Extrait à lire:
----
Le peuple charmé de cette libéralité, donna de grandes louanges au Sénat. On vit renaître la concorde entre ces deux ordres : le peuple par déférence pour le Sénat, consentit même les deux années suivantes qu’on rétablît le consulat. Sous le gouvernement de ces magistrats patriciens, les Èques furent vaincus, et les falisques se donnèrent à la république. Tous ces avantages étaient attribués à la sagesse et à la valeur de Camillus. Ce furent de nouvelles injures à l’égard des tribuns, qui ne pouvaient lui pardonner cette union du peuple avec le Sénat, qu’ils regardaient comme son ouvrage, et comme l’extinction de leur autorité.

Ils auraient bien voulu pouvoir se défaire de celui qui leur était seul plus redoutable que tout le Sénat. Mais il était bien difficile d’attaquer un homme révéré de ses citoyens pour ses vertus, adoré du soldat, et en qui on n’avait jamais reconnu d’autre intérêt que celui de sa patrie.
----
Segment de données:
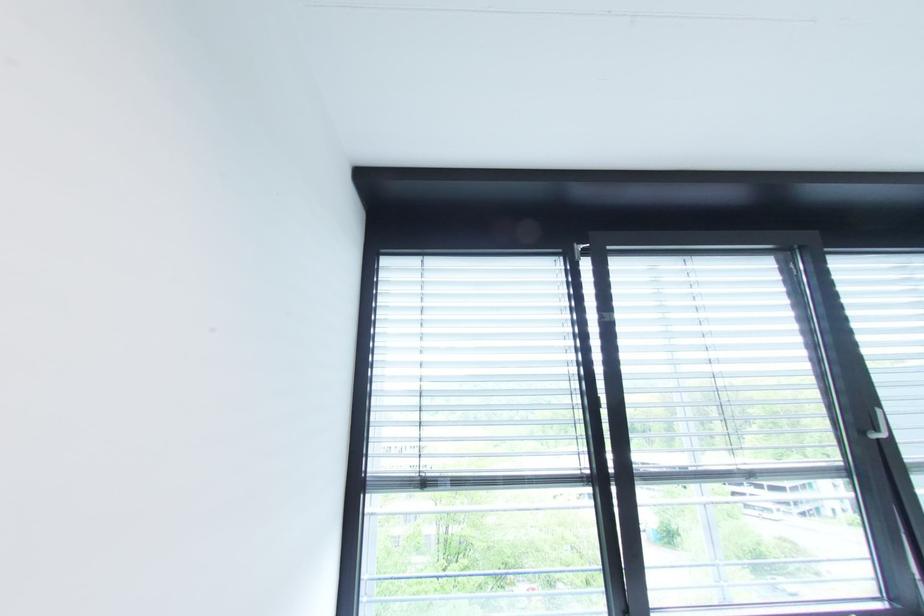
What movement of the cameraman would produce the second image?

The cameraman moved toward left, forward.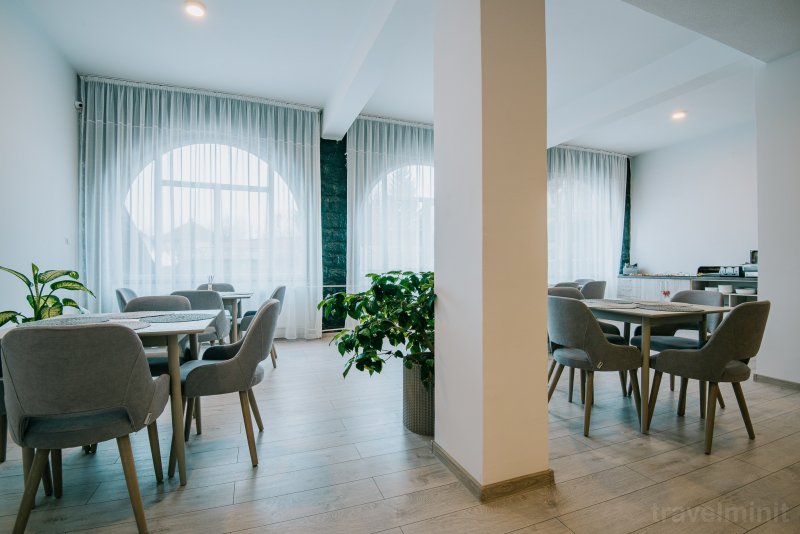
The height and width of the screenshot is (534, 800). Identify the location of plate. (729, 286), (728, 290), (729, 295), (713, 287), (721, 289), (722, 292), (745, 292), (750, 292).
----
Consignes et exigences: Restituez fidèlement le passage de l'extrait sur Camillus qui s'ouvre sur les mots « Le peuple charmé » et se clôt sur « de leur autorité. ». Les lignes n'entrent pas en jeu dans cet exercice.

Réponse attendue:
Le peuple charmé de cette libéralité, donna de grandes louanges au Sénat. On vit renaître la concorde entre ces deux ordres : le peuple par déférence pour le Sénat, consentit même les deux années suivantes qu’on rétablît le consulat. Sous le gouvernement de ces magistrats patriciens, les Èques furent vaincus, et les falisques se donnèrent à la république. Tous ces avantages étaient attribués à la sagesse et à la valeur de Camillus. Ce furent de nouvelles injures à l’égard des tribuns, qui ne pouvaient lui pardonner cette union du peuple avec le Sénat, qu’ils regardaient comme son ouvrage, et comme l’extinction de leur autorité.